Work request |
Repeat the listing below in full and exactly, but without its pictures.

Materials provided |
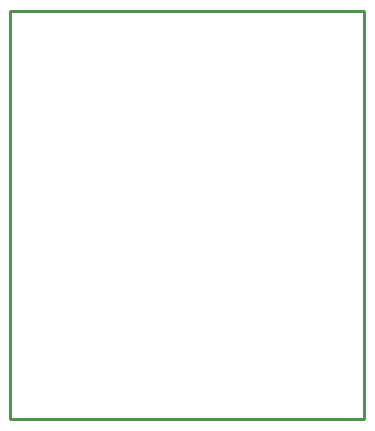
<source format=gko>
G04 ---------------------------- Layer name :KeepOutLayer*
G04 EasyEDA v5.3.14, Mon, 30 Apr 2018 16:42:48 GMT*
G04 Gerber Generator version 0.2*
G04 Scale: 100 percent, Rotated: No, Reflected: No *
G04 Dimensions in inches *
G04 leading zeros omitted , absolute positions ,2 integer and 4 decimal *
%FSLAX24Y24*%
%MOIN*%
G90*
G70D02*

%ADD10C,0.010000*%
G54D10*
G01X0Y13600D02*
G01X11800Y13600D01*
G01X11800Y7000D01*
G01X11800Y0D01*
G01X0Y0D01*
G01X0Y13600D01*

%LPD*%
M00*
M02*

</source>
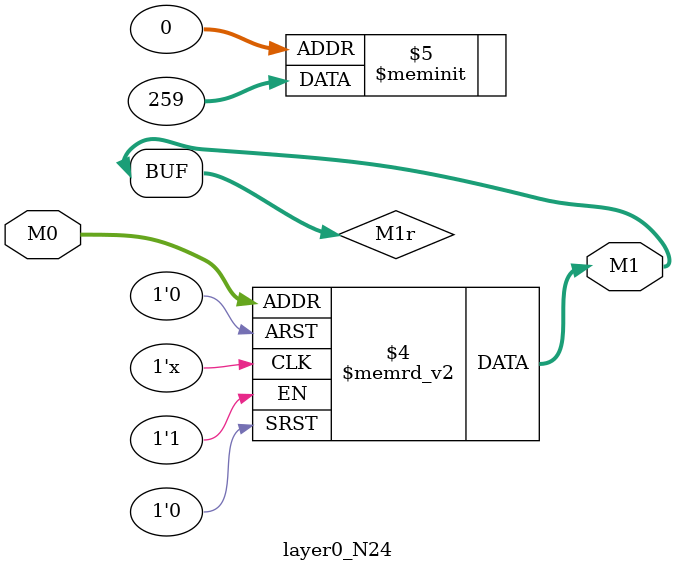
<source format=v>
module layer0_N24 ( input [3:0] M0, output [1:0] M1 );

	(*rom_style = "distributed" *) reg [1:0] M1r;
	assign M1 = M1r;
	always @ (M0) begin
		case (M0)
			4'b0000: M1r = 2'b11;
			4'b1000: M1r = 2'b00;
			4'b0100: M1r = 2'b01;
			4'b1100: M1r = 2'b00;
			4'b0010: M1r = 2'b00;
			4'b1010: M1r = 2'b00;
			4'b0110: M1r = 2'b00;
			4'b1110: M1r = 2'b00;
			4'b0001: M1r = 2'b00;
			4'b1001: M1r = 2'b00;
			4'b0101: M1r = 2'b00;
			4'b1101: M1r = 2'b00;
			4'b0011: M1r = 2'b00;
			4'b1011: M1r = 2'b00;
			4'b0111: M1r = 2'b00;
			4'b1111: M1r = 2'b00;

		endcase
	end
endmodule

</source>
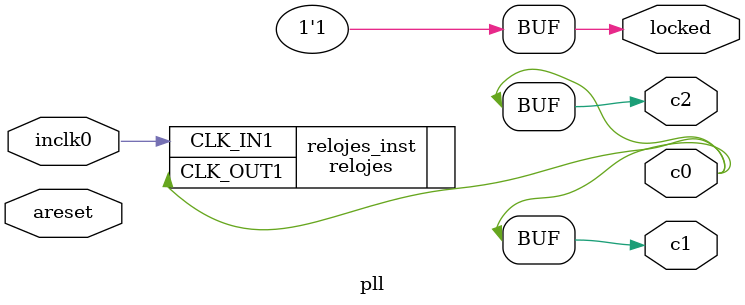
<source format=v>
module pll (
	areset,
	inclk0,
	c0,
	c1,
	c2,
	locked
);
	input wire areset;
	input wire inclk0;
	output wire c0;
	output wire c1;
	output wire c2;
	output wire locked;
	assign locked = 1'b1;
	relojes relojes_inst(
		.CLK_IN1(inclk0),
		.CLK_OUT1(c0)
	);
	assign c1 = c0;
	assign c2 = c0;
endmodule

</source>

Task solution |
<source format=gko>
G04 ---------------------------- Layer name :KeepOutLayer*
G04 EasyEDA v5.3.14, Mon, 30 Apr 2018 16:42:48 GMT*
G04 Gerber Generator version 0.2*
G04 Scale: 100 percent, Rotated: No, Reflected: No *
G04 Dimensions in inches *
G04 leading zeros omitted , absolute positions ,2 integer and 4 decimal *
%FSLAX24Y24*%
%MOIN*%
G90*
G70D02*

%ADD10C,0.010000*%
G54D10*
G01X0Y13600D02*
G01X11800Y13600D01*
G01X11800Y7000D01*
G01X11800Y0D01*
G01X0Y0D01*
G01X0Y13600D01*

%LPD*%
M00*
M02*

</source>
<source format=v>
module layer0_N24 ( input [3:0] M0, output [1:0] M1 );

	(*rom_style = "distributed" *) reg [1:0] M1r;
	assign M1 = M1r;
	always @ (M0) begin
		case (M0)
			4'b0000: M1r = 2'b11;
			4'b1000: M1r = 2'b00;
			4'b0100: M1r = 2'b01;
			4'b1100: M1r = 2'b00;
			4'b0010: M1r = 2'b00;
			4'b1010: M1r = 2'b00;
			4'b0110: M1r = 2'b00;
			4'b1110: M1r = 2'b00;
			4'b0001: M1r = 2'b00;
			4'b1001: M1r = 2'b00;
			4'b0101: M1r = 2'b00;
			4'b1101: M1r = 2'b00;
			4'b0011: M1r = 2'b00;
			4'b1011: M1r = 2'b00;
			4'b0111: M1r = 2'b00;
			4'b1111: M1r = 2'b00;

		endcase
	end
endmodule

</source>
<source format=v>
module pll (
	areset,
	inclk0,
	c0,
	c1,
	c2,
	locked
);
	input wire areset;
	input wire inclk0;
	output wire c0;
	output wire c1;
	output wire c2;
	output wire locked;
	assign locked = 1'b1;
	relojes relojes_inst(
		.CLK_IN1(inclk0),
		.CLK_OUT1(c0)
	);
	assign c1 = c0;
	assign c2 = c0;
endmodule

</source>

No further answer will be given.